Source extract:
================

After ending an affair with her married employer, Rachel, Charlotte, and Kate move to the small town of Eastport, Massachusetts where she also gets a job as a receptionist for a lawyer. Charlotte is ecstatic about their new home's location, as it borders a convent, as she is obsessed with Catholicism, to the annoyance of irreligious Jewish Rachel.

Charlotte soon becomes enamored with Joe Peretti, a 26-year-old caretaker of the convent and local school bus driver. Meanwhile, Rachel meets a local shoe store owner named Lou Landsky, and slowly begins a relationship with him. After the assassination of John F. Kennedy, Charlotte finds Joe ringing the convent bell and consoles him. However, as they begin to kiss, she feels filled with sin and flees. After the encounter, she begins fasting to purge her sinful thoughts, eventually passing out from hunger.

Uneducated about sex, Charlotte fears that God will punish her with pregnancy via Immaculate Conception and decides to steal Rachel's car and run away. She drives all night before stopping at the home of a young family in New Haven, Connecticut, claiming to have suffered car trouble.

The family invites her to have breakfast with them, but Lou arrives to retrieve her during the meal, having tracked her after reporting the car stolen. Rachel chastises her when she returns home, but she doesn't reveal why she ran away. The next day, she makes an appointment with a local obstetrician under the name Joan Arc. The doctor tells her it isn't possible for her to be pregnant as she is a virgin.

================

Tasks for this exercise:
(1) In the plot summary, what name does Charlotte give when she makes the appointment with the obstetrician?
(2) Reproduce the plot summary word for word from "Charlotte soon becomes" to "out from hunger.".
(3) Extend the plot summary with new text that picks up after its last sentence.

Data section:

================

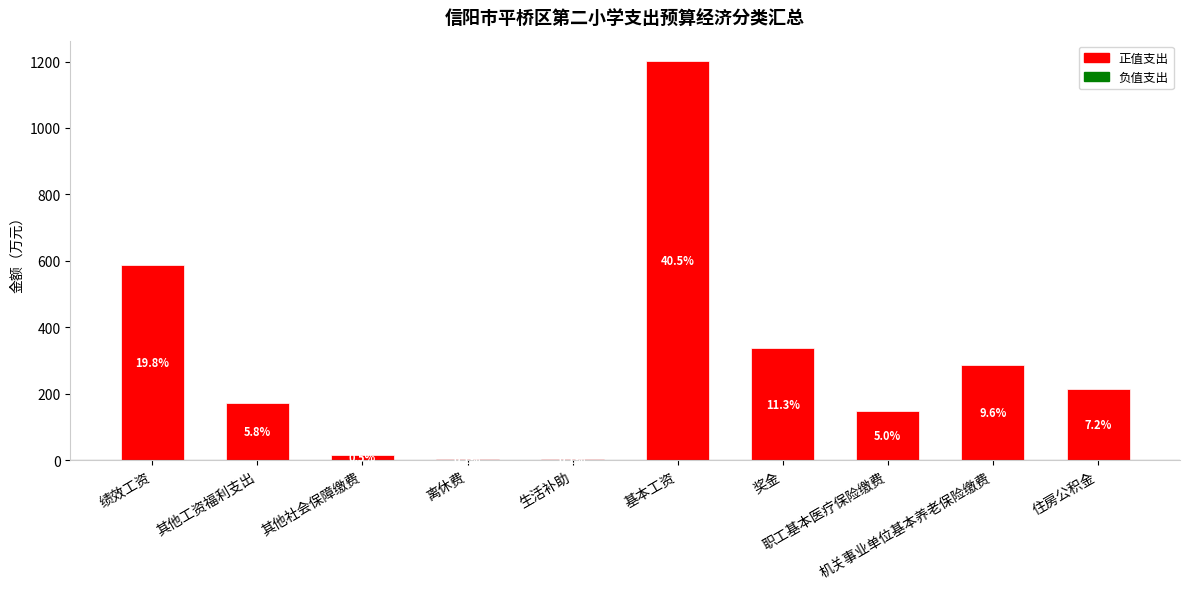

Which category has the highest value across all series?

基本工资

================

Answers per task:
(1) Joan Arc

(2)
Charlotte soon becomes enamored with Joe Peretti, a 26-year-old caretaker of the convent and local school bus driver. Meanwhile, Rachel meets a local shoe store owner named Lou Landsky, and slowly begins a relationship with him. After the assassination of John F. Kennedy, Charlotte finds Joe ringing the convent bell and consoles him. However, as they begin to kiss, she feels filled with sin and flees. After the encounter, she begins fasting to purge her sinful thoughts, eventually passing out from hunger.

(3)
At a New Year's Eve costume party, Lou asks Rachel to marry and move in with him, but she declines, reminding him he is still legally married to his wife (who had left him). After the party, she discovers her car will not start and Joe gives her a ride home. Upon arriving home, she gives him a kiss, wishing him a happy New Year.

Charlotte observes the kiss and storms outside, accusing Rachel of trying to thwart her budding relationship and asking Joe why he would kiss Rachel before he drives off. On New Year's Day, with Rachel out for the day with Lou, Charlotte stays home with Kate and dresses up in Rachel's clothes and makeup. She drinks some wine and offers some to Kate, who drinks a large amount without her knowing. She takes Kate to see the convent, and she—not knowing Kate is drunk—goes to check out the top of the bell tower by herself, leaving Kate behind to collect rocks near the river. She unexpectedly finds Joe in the bell tower, and they embrace and start to have sex. An unattended Kate falls in the river and nearly drowns but is rescued by the nuns.

While Kate recovers, a crazed and angry Rachel gets into an argument with Charlotte about being irresponsible and threatens to move them to another town. The argument ends after Rachel slaps Charlotte across the face, and they subsequently have a calm, heartfelt conversation. ("You know...You're just one year younger than I was when I gave birth to you.") Discussing her father, Charlotte realizes he is never coming back. Rachel ultimately agrees to her plea to stay in Eastport at least one more year.

Over the following year, Rachel and Lou continue their relationship, while Joe relocates to California to open a plant nursery; he and Charlotte keep in contact via postcards. At school, she has gained a new reputation due to her sexual encounter with Joe and replaces her Catholicism obsession with Greek mythology. Kate has recovered and has returned to competitive swimming, although the accident has left her hearing "sounding fuzzy" sometimes.

The film ends with Rachel, Charlotte, and Kate playfully dancing as they set the table for a family meal, something they had not done in the past.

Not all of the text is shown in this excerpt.